A petition that would have allowed voters to decide whether to lower the minimum age for City Council candidates has failed in College Park.

The council passed a statute last month that lowers the age from 25 to 21, which would allow University of Maryland students living in the city to run for office. Students make up nearly half of the city's 24,000 population.

The decision exacerbated longstanding squabbles between longtime city residents and students, with some residents complaining that students in office would allow students to further dominate the city and disturb its family-oriented neighborhoods with loud parties, litter and increased traffic.

But the petition challenging that decision fell short by about 300 signatures at last week's deadline. Signatures of 962 residents, or 20 percent of the city's 4,810 registered voters, were needed to place the question on the November ballot.

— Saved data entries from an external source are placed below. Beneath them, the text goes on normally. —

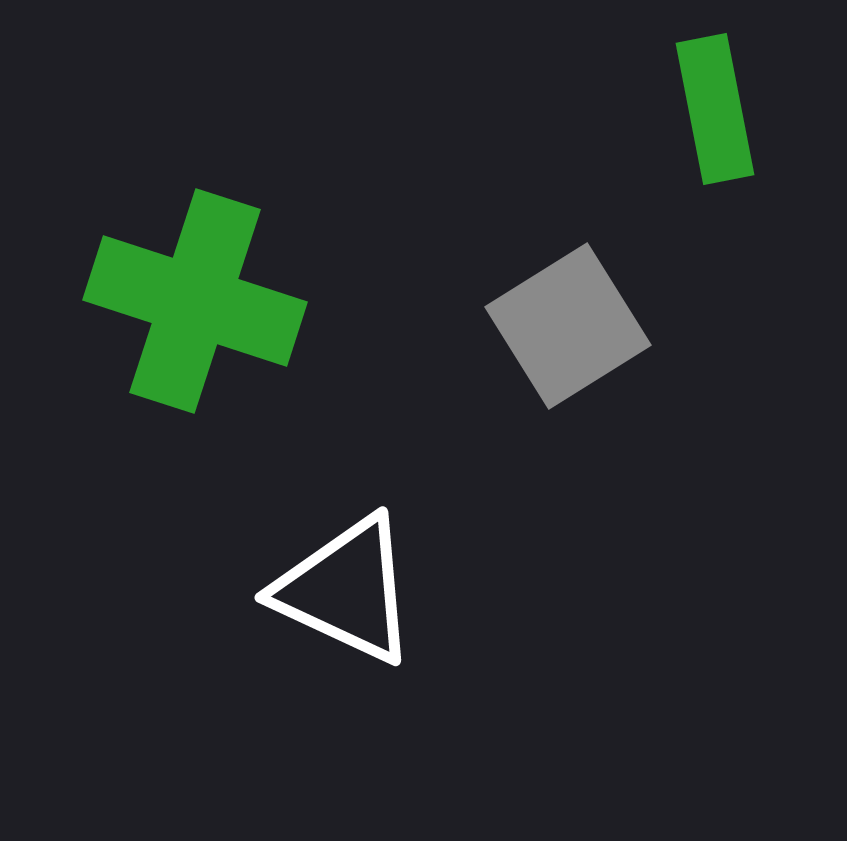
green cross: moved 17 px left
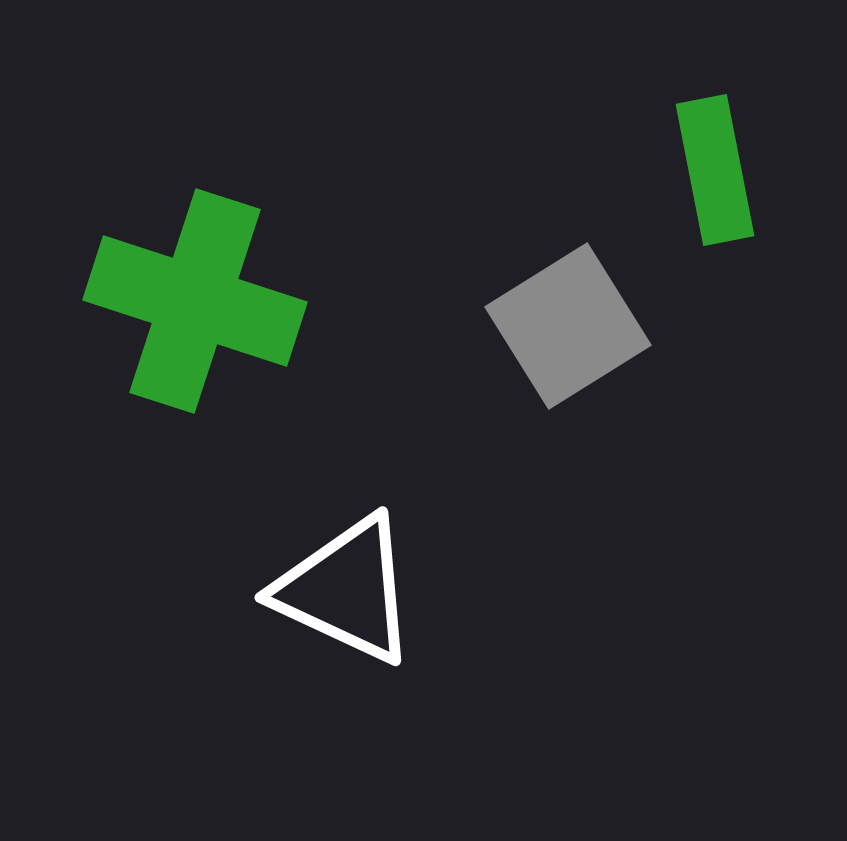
green rectangle: moved 61 px down
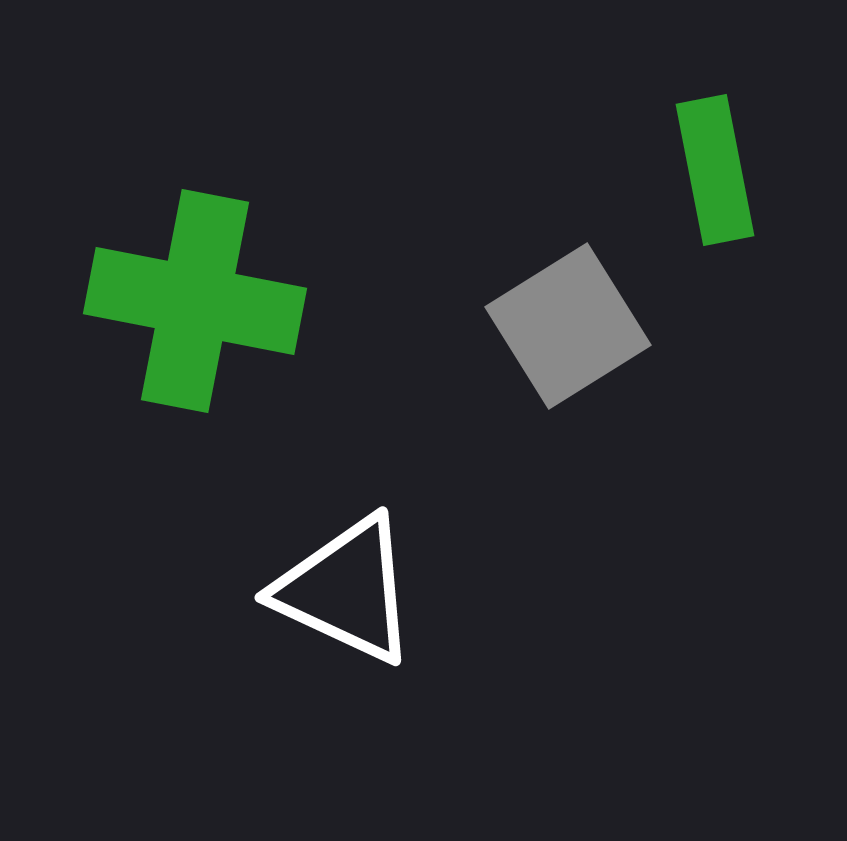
green cross: rotated 7 degrees counterclockwise
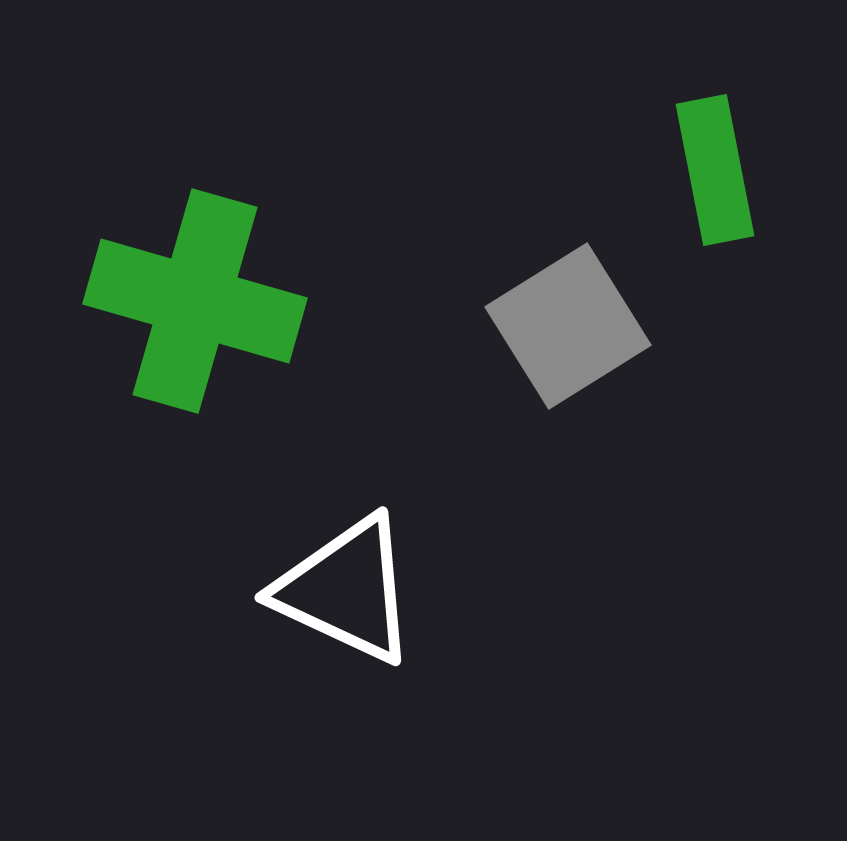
green cross: rotated 5 degrees clockwise
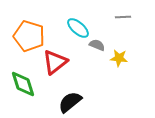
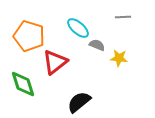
black semicircle: moved 9 px right
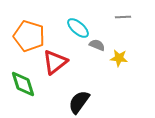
black semicircle: rotated 15 degrees counterclockwise
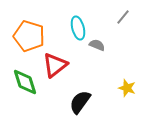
gray line: rotated 49 degrees counterclockwise
cyan ellipse: rotated 35 degrees clockwise
yellow star: moved 8 px right, 30 px down; rotated 12 degrees clockwise
red triangle: moved 3 px down
green diamond: moved 2 px right, 2 px up
black semicircle: moved 1 px right
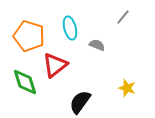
cyan ellipse: moved 8 px left
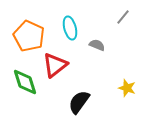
orange pentagon: rotated 8 degrees clockwise
black semicircle: moved 1 px left
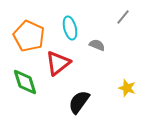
red triangle: moved 3 px right, 2 px up
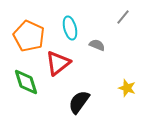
green diamond: moved 1 px right
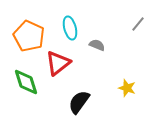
gray line: moved 15 px right, 7 px down
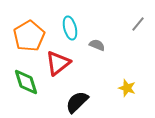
orange pentagon: rotated 16 degrees clockwise
black semicircle: moved 2 px left; rotated 10 degrees clockwise
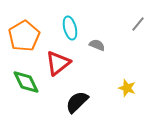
orange pentagon: moved 5 px left
green diamond: rotated 8 degrees counterclockwise
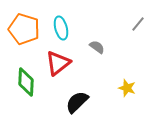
cyan ellipse: moved 9 px left
orange pentagon: moved 7 px up; rotated 24 degrees counterclockwise
gray semicircle: moved 2 px down; rotated 14 degrees clockwise
green diamond: rotated 28 degrees clockwise
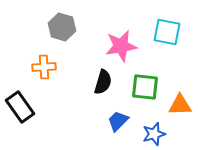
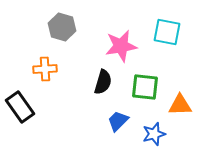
orange cross: moved 1 px right, 2 px down
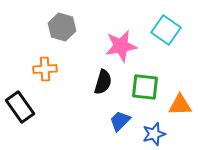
cyan square: moved 1 px left, 2 px up; rotated 24 degrees clockwise
blue trapezoid: moved 2 px right
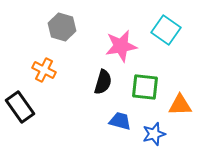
orange cross: moved 1 px left, 1 px down; rotated 30 degrees clockwise
blue trapezoid: rotated 60 degrees clockwise
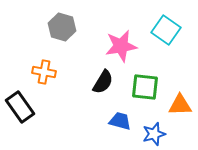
orange cross: moved 2 px down; rotated 15 degrees counterclockwise
black semicircle: rotated 15 degrees clockwise
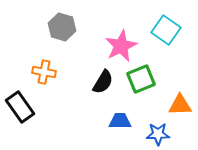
pink star: rotated 16 degrees counterclockwise
green square: moved 4 px left, 8 px up; rotated 28 degrees counterclockwise
blue trapezoid: rotated 15 degrees counterclockwise
blue star: moved 4 px right; rotated 15 degrees clockwise
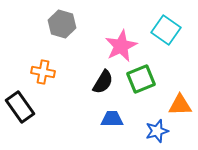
gray hexagon: moved 3 px up
orange cross: moved 1 px left
blue trapezoid: moved 8 px left, 2 px up
blue star: moved 1 px left, 3 px up; rotated 15 degrees counterclockwise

The age reduction became law yesterday.

Robert Bryan, 65, who began the petition May 5, said, "I guess I didn't do a good enough job. I couldn't get enough people to move the petition around. The people I talked to said, 'I would have signed it.' I don't think we need 21-year-olds running for council. I go by what I knew at that age. {Young people} are not ready to make decisions for people in the city."

Council member William Salmond, whose district represents the largest concentration of students in the city, urged the council last month to recognize that other municipalities and college towns have lowered the age limit without serious repercussions.

U-Md. students had called the higher age discriminatory. Similar age-lowering measures have been defeated in the past, the last time in 1983 by a referendum vote of more than 2 to 1.